Task to complete: Only the pictures are to be dropped; return all other data below exactly.

Record excerpts:
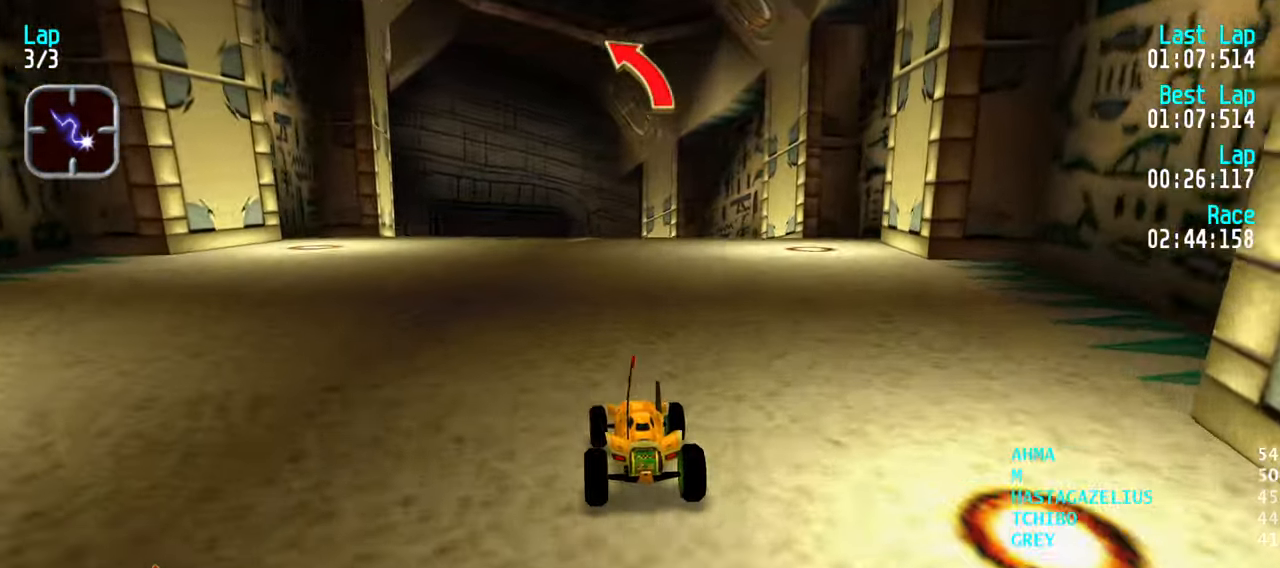
{"keys": ["up"], "events": [[50, "left", "up"], [183, "left", "down"], [233, "left", "up"]]}
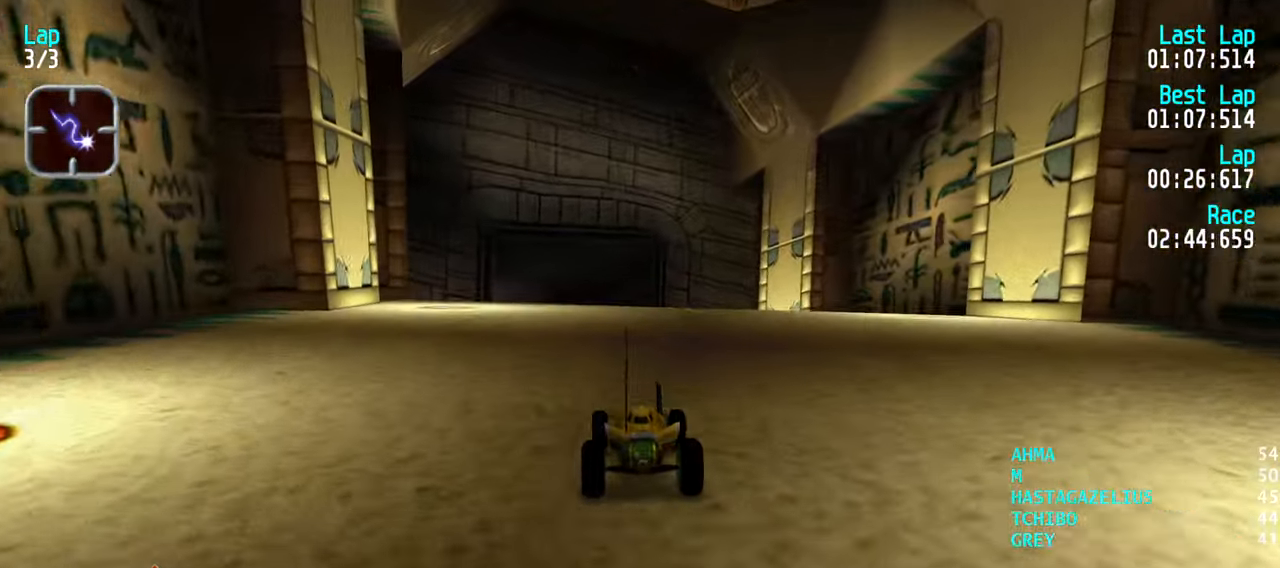
{"keys": ["up"], "events": [[17, "left", "down"], [50, "left", "up"], [150, "left", "down"], [250, "left", "up"]]}
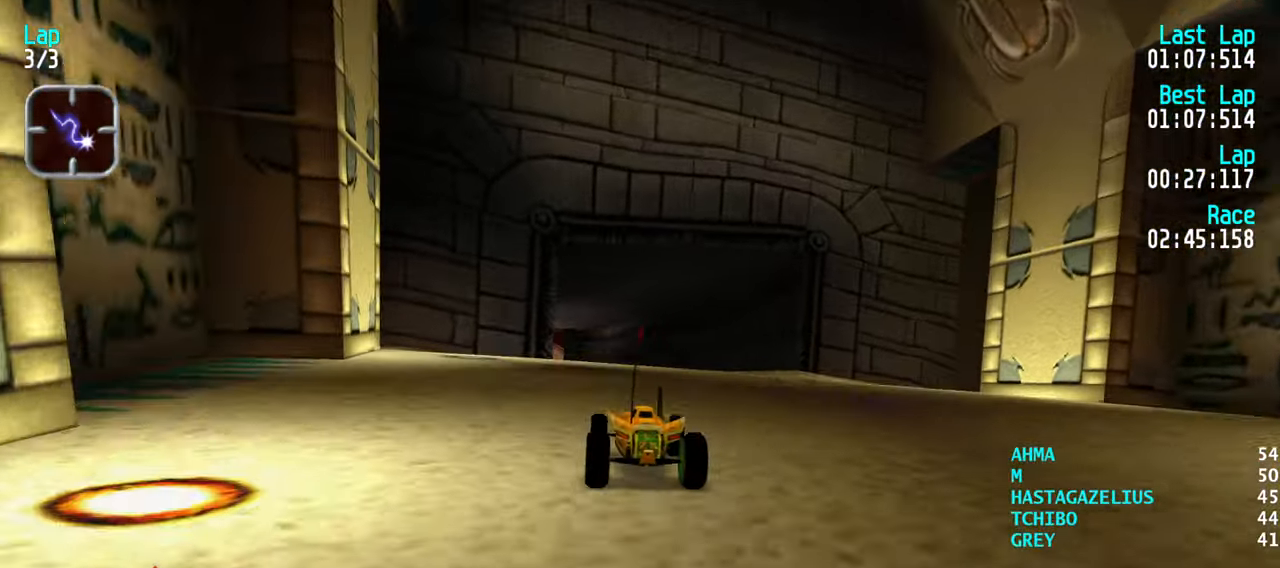
{"keys": ["up"], "events": [[217, "left", "down"], [267, "left", "up"], [400, "left", "down"], [450, "left", "up"]]}
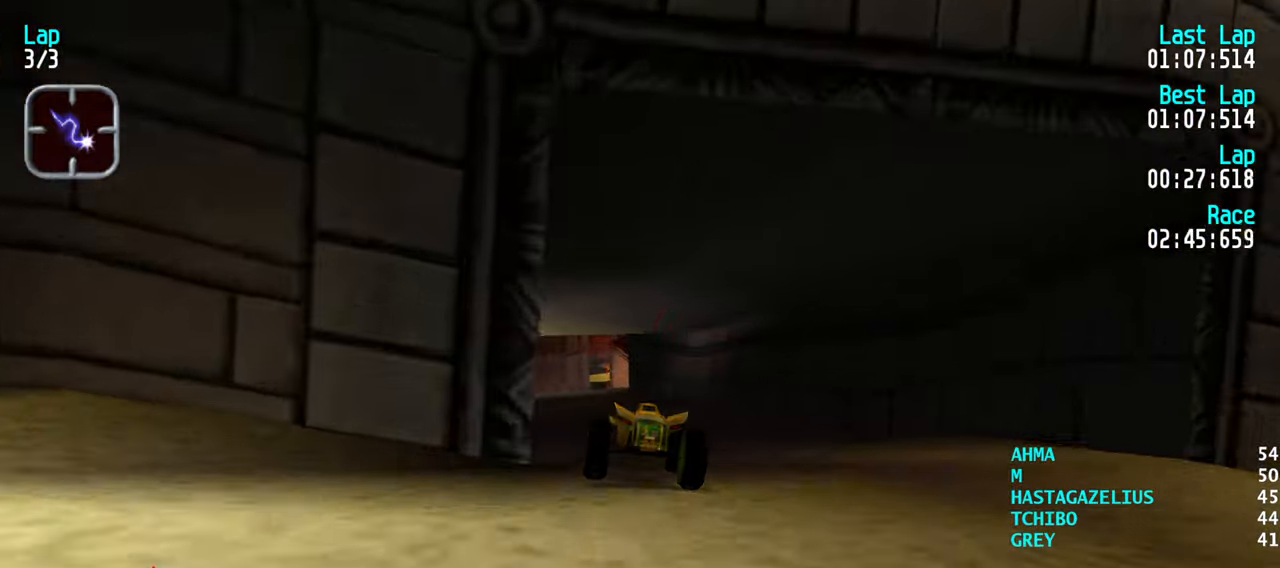
{"keys": ["right", "up"], "events": [[50, "left", "down"], [84, "left", "up"], [467, "right", "down"]]}
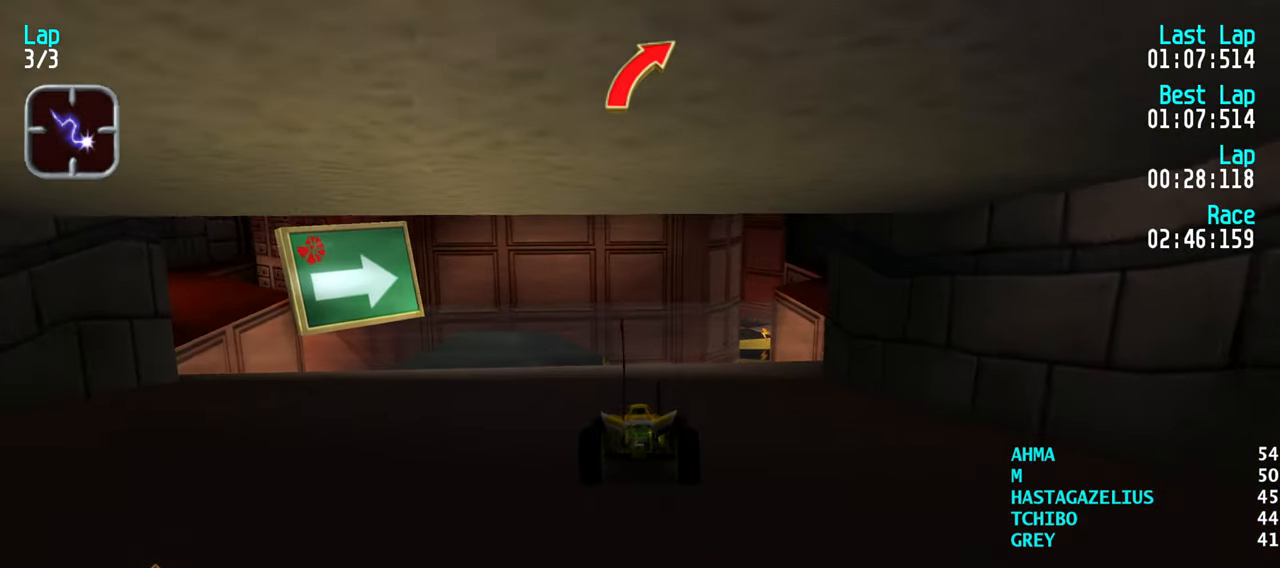
{"keys": ["up"], "events": [[67, "right", "up"], [150, "right", "down"], [200, "right", "up"]]}
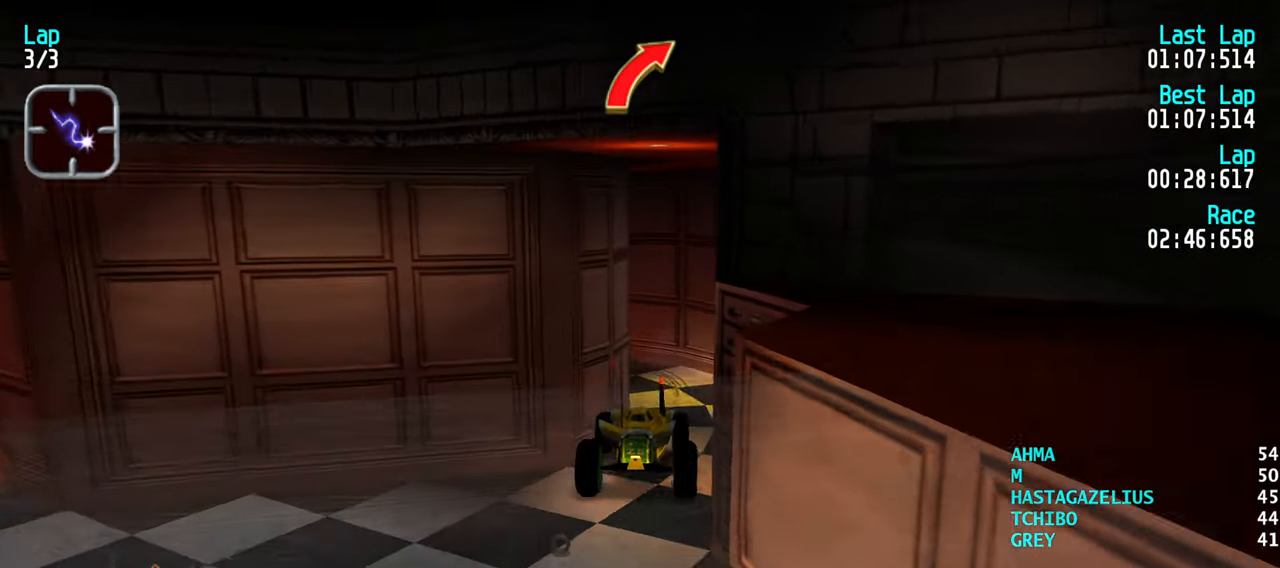
{"keys": ["up"], "events": []}
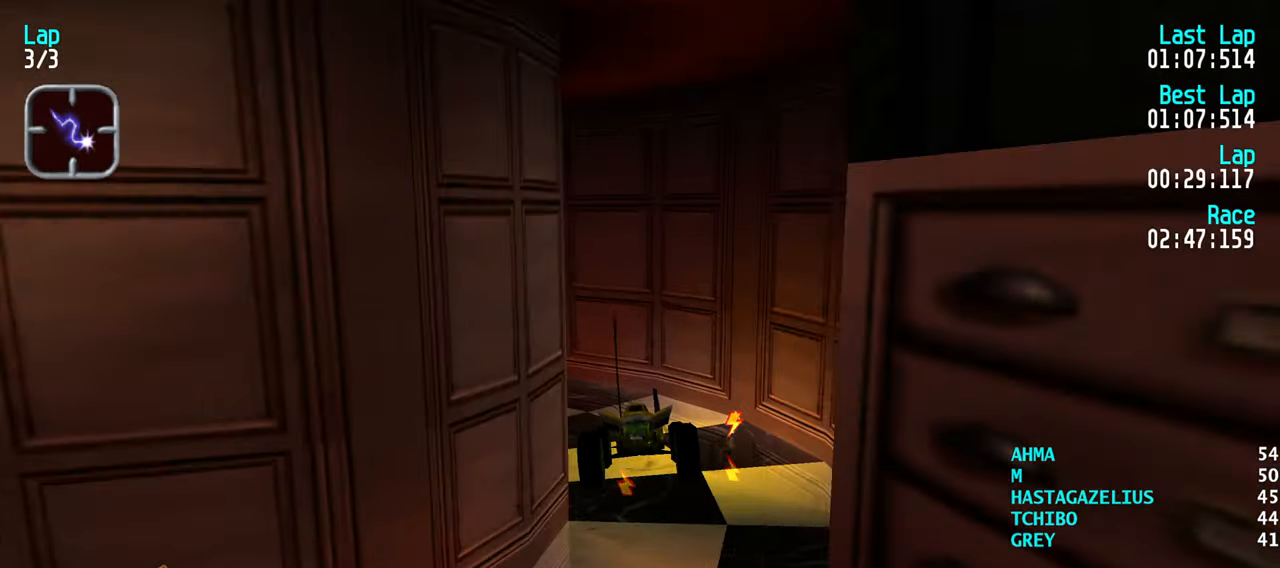
{"keys": ["up"], "events": [[417, "left", "down"], [467, "left", "up"]]}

Exercise answer:
{"keys": ["up"], "events": [[50, "left", "up"], [183, "left", "down"], [233, "left", "up"]]}
{"keys": ["up"], "events": [[17, "left", "down"], [50, "left", "up"], [150, "left", "down"], [250, "left", "up"]]}
{"keys": ["up"], "events": [[217, "left", "down"], [267, "left", "up"], [400, "left", "down"], [450, "left", "up"]]}
{"keys": ["right", "up"], "events": [[50, "left", "down"], [84, "left", "up"], [467, "right", "down"]]}
{"keys": ["up"], "events": [[67, "right", "up"], [150, "right", "down"], [200, "right", "up"]]}
{"keys": ["up"], "events": []}
{"keys": ["up"], "events": [[417, "left", "down"], [467, "left", "up"]]}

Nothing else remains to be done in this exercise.